Charities warn circumcision should not replace condoms in the war on HIV
Nearly 5,000 Ugandan men were recruited for the study. Half were circumcised, half had yet to undergo surgery.
There was little difference between the two groups when they were asked to rate performance and satisfaction, the journal BJU International reports.
Some studies suggest circumcision can cut male HIV infection by up to 50%.
There are several reasons why circumcision may protect against the virus.
Specific cells in the foreskin may be potential targets for HIV infection, while the skin under the foreskin may become less sensitive and less likely to bleed - reducing risk of infection - following circumcision.
But despite this, it is thought there is some reluctance to be circumcised over fears that it may impact upon sexual experience.
Previous studies into circumcision and satisfaction have given a mixed picture.
But researchers from the Johns Hopkins University in the US say the size of their study and demographic profile of their participants made it one of the most reliable to date.
"Our study clearly shows that being circumcised did not have an adverse effect on the men who underwent the procedure when we compared them with the men who had not yet received surgery," said Professor Ronald Gray, who led the study.
"Other studies already show that being able to reassure men that the procedure won't affect sexual satisfaction or performance makes them much more likely to be circumcised."
While there were very slight differences in rates of sexual satisfaction between the two groups, these were not felt to be clinically significant.
Some 98.4% of the circumcised men reported satisfaction, compared to 99.9% in the control group.
In terms of ability to penetrate, 98.6% of the circumcised group reported no problem, compared with 99.4 of the non-circumcised group.
However marginally more circumcised men - 99.4% - reported that they had no pain during intercourse, compared with 98.8% of the other group.
But campaigning charities warned against using circumcision as the main weapon against HIV, noting that it was far from 100% effective.

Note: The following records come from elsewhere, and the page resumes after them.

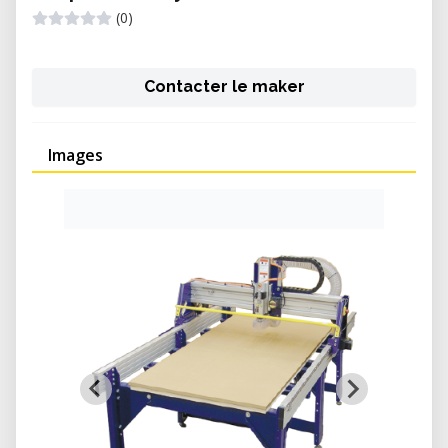
(0)
Contacter le maker
Images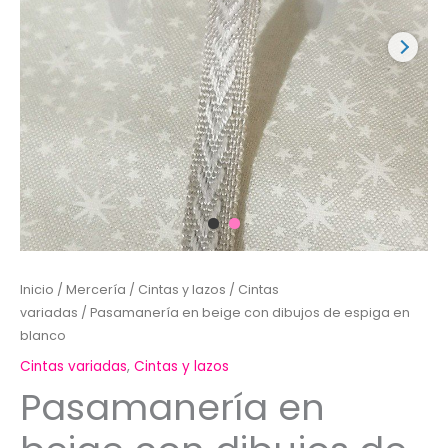
Inicio
/
Mercería
/
Cintas y lazos
/
Cintas
variadas
/ Pasamanería en beige con dibujos de espiga en
blanco
Cintas variadas
,
Cintas y lazos
Pasamanería en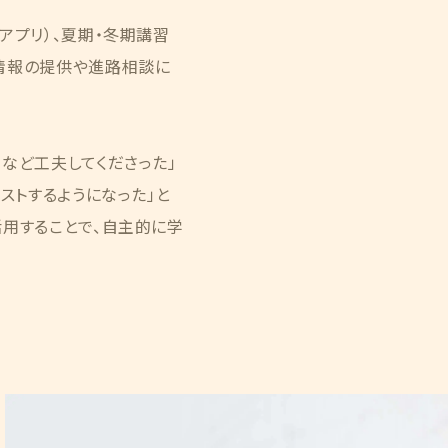
アプリ）、夏期・冬期講習
情報の提供や進路相談に
など工夫してくださった」
ストするようになった」と
活用することで、自主的に学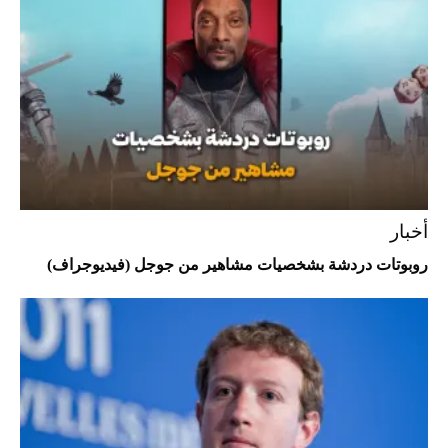
2026-07-25
"بوجاتي ميسترال" الاستثنائية للبيع في
مزاد مونتيري
2026-07-23
أغلى 10 عطور في العالم للرجال تمنحك فخامة
استثنائية
أخبار
روبوتات دردشة بشخصيات مشاهير من جوجل (فيديوجراف)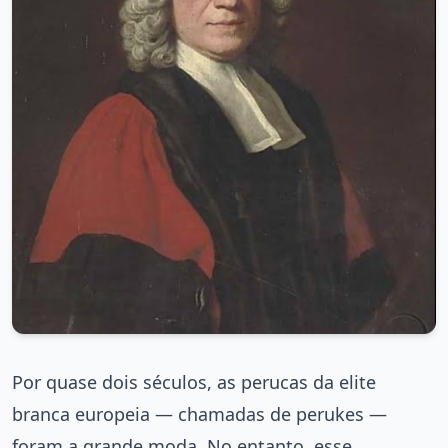
Por quase dois séculos, as perucas da elite
branca europeia — chamadas de perukes —
foram a grande moda. No entanto, esse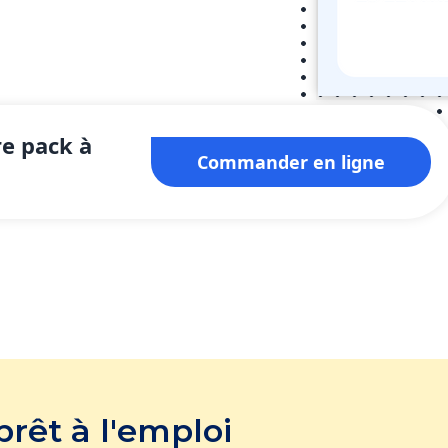
e pack à
Commander en ligne
prêt à l'emploi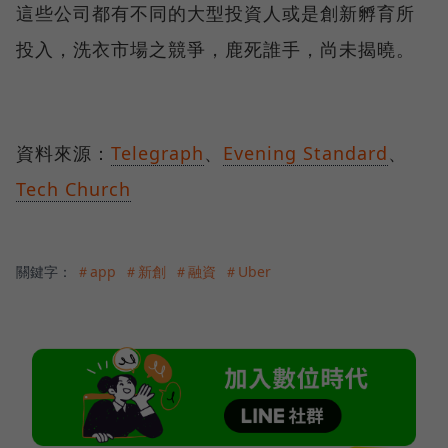
這些公司都有不同的大型投資人或是創新孵育所
投入，洗衣市場之競爭，鹿死誰手，尚未揭曉。
資料來源：
Telegraph
、
Evening Standard
、
Tech Church
關鍵字：
＃app
＃新創
＃融資
＃Uber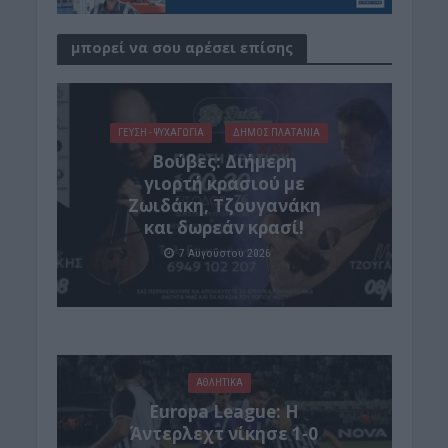
μπορεί να σου αρέσει επίσης
ΓΕΎΣΗ - ΨΥΧΑΓΩΓΊΑ
ΔΉΜΟΣ ΠΛΑΤΑΝΙΆ
Βούβες: Διήμερη
γιορτή κρασιού με
Ζωιδάκη, Τζουγανάκη
και δωρεάν κρασί!
7 Αυγούστου 2026
ΑΘΛΗΤΙΚΑ
Europa League: Η
Άντερλεχτ νίκησε 1-0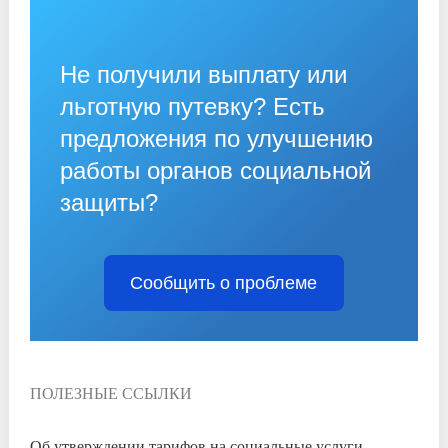
Не получили выплату или
льготную путевку? Есть
предложения по улучшению
работы органов социальной
защиты?
Сообщить о проблеме
ПОЛЕЗНЫЕ ССЫЛКИ
Об утверждении тарифов на социальные услуги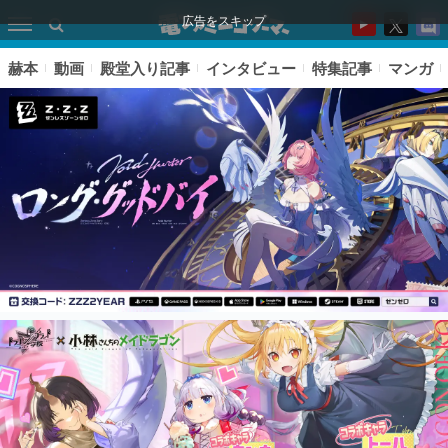
広告をスキップ
赫本
動画
殿堂入り記事
インタビュー
特集記事
マンガ
ピックアップ
電ファミのいま読まれている記事ランキング
アプリセール情報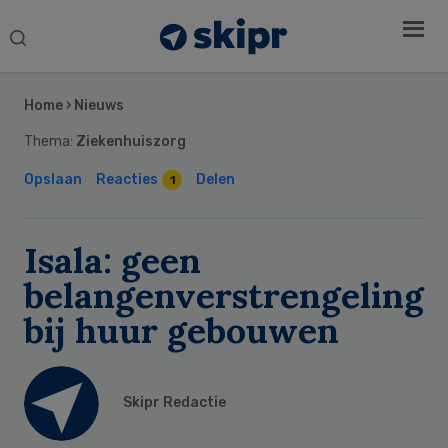
Search
this
Secondary
website
Sidebar
Home
›
Nieuws
Thema:
Ziekenhuiszorg
Opslaan
Reacties
Delen
1
Isala: geen
belangenverstrengeling
bij huur gebouwen
Skipr Redactie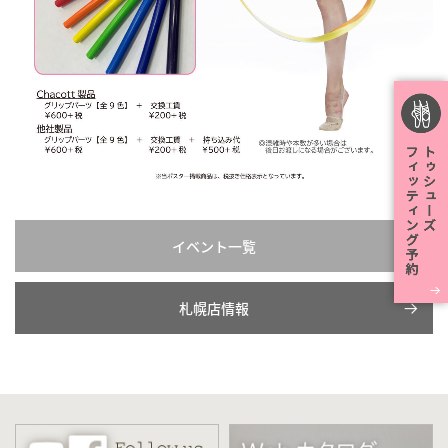
イベント一覧
札幌店情報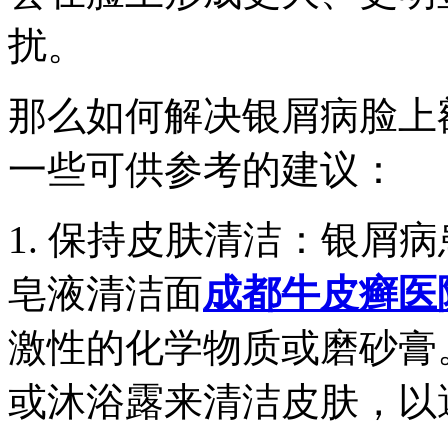
扰。
那么如何解决银屑病脸上
一些可供参考的建议：
1. 保持皮肤清洁：银屑
皂液清洁面
成都牛皮癣医
激性的化学物质或磨砂膏
或沐浴露来清洁皮肤，以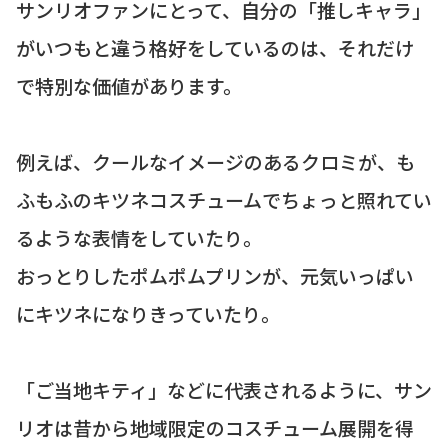
サンリオファンにとって、自分の「推しキャラ」
がいつもと違う格好をしているのは、それだけ
で特別な価値があります。
例えば、クールなイメージのあるクロミが、も
ふもふのキツネコスチュームでちょっと照れてい
るような表情をしていたり。
おっとりしたポムポムプリンが、元気いっぱい
にキツネになりきっていたり。
「ご当地キティ」などに代表されるように、サン
リオは昔から地域限定のコスチューム展開を得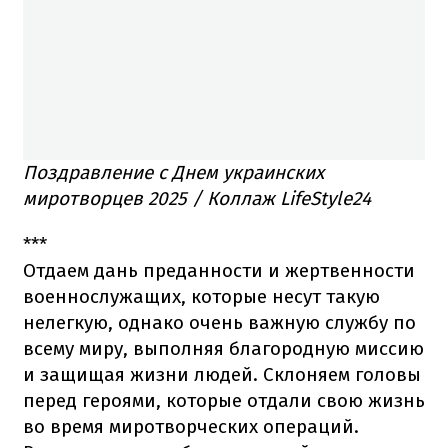
Поздравление с Днем украинских
миротворцев 2025 / Коллаж LifeStyle24
***
Отдаем дань преданности и жертвенности
военнослужащих, которые несут такую
нелегкую, однако очень важную службу по
всему миру, выполняя благородную миссию
и защищая жизни людей. Склоняем головы
перед героями, которые отдали свою жизнь
во время миротворческих операций.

Deborah Jack, chief executive of the National Aids Trust, said: "There is a fear that people that have been circumcised will feel they are protected from HIV when they are not.
"Condoms remain the best way of preventing HIV through sexual intercourse.
"It should be noted that research into HIV and circumcision has been very limited in its scope.
"We still need further research into new prevention methods from circumcision to microbicides and vaccines."